Radiation-induced pulmonary fibrosis (RIPF) results from thoracic radiotherapy and severely limits the use of radiotherapy. Recent studies suggest that epithelium-to-mesenchymal transition (EMT) contributes to pulmonary fibrosis. Although miRNA dysregulation participates in a variety of pathophysiologic processes, their roles in fibrotic lung diseases and EMT are unclear. In this study, we aimed to identify key miRNAs involved in this process using a mouse model of RIPF previously established by irradiation with a single dose (20 Gy) of 60 Co γ-rays. At 2-weeks post-irradiation, a set of significantly upregulated miRNAs was identified in lung tissue by miRNA array analysis. This included miR-21, which has been reported to contribute to the pulmonary fibrotic response induced by stereotactic body radiotherapy. Here, we showed that miR-21 expression increased in parallel with EMT progression in the lungs of irradiated mice. Ectopic miR-21 expression promoted EMT progression in lung epithelial cells.
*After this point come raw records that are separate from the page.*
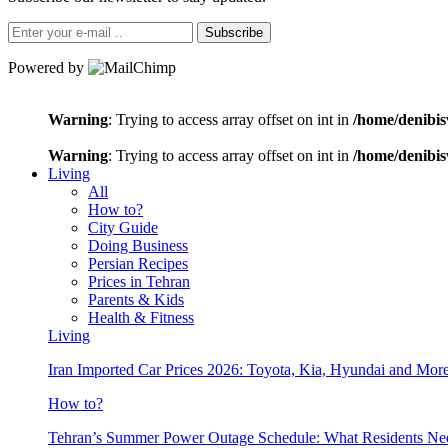
Subscribe
Powered by
Warning
: Trying to access array offset on int in
/home/denibis
Warning
: Trying to access array offset on int in
/home/denibis
Living
All
How to?
City Guide
Doing Business
Persian Recipes
Prices in Tehran
Parents & Kids
Health & Fitness
Living
Iran Imported Car Prices 2026: Toyota, Kia, Hyundai and More
How to?
Tehran’s Summer Power Outage Schedule: What Residents N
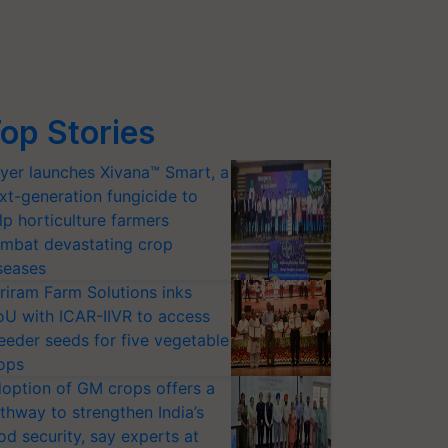
op Stories
yer launches Xivana™ Smart, a
xt-generation fungicide to
lp horticulture farmers
mbat devastating crop
seases
riram Farm Solutions inks
U with ICAR-IIVR to access
eeder seeds for five vegetable
ops
option of GM crops offers a
thway to strengthen India’s
od security, say experts at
Furthermore, downregulation of miR-21 expression by transfection of its inhibitor inhibited ionizing radiation (IR)-induced EMT. Knockdown of PTEN, which is the functional target of miR-21, reversed the attenuation of IR-induced EMT mediated by miR-21 downregulation. Radiation treatment decreased PTEN expression and increased Akt phosphorylation; these effects were abolished by the miR-21 inhibitor. MiR-21 overexpression in lung epithelial cell also downregulated PTEN expression and upregulated Akt phosphorylation. In conclusion, we have demonstrated that miR-21 functions as a key regulator of IR-induced EMT in lung epithelial cells via the PTEN/Akt pathway. Targeting miR-21 is implicated as a novel therapeutic strategy for the prevention of RIPF. MiR-21 functions as a key regulator of IR-induced fibrotic EMT in lung epithelial cells via the miR-21/PTEN/Akt axis.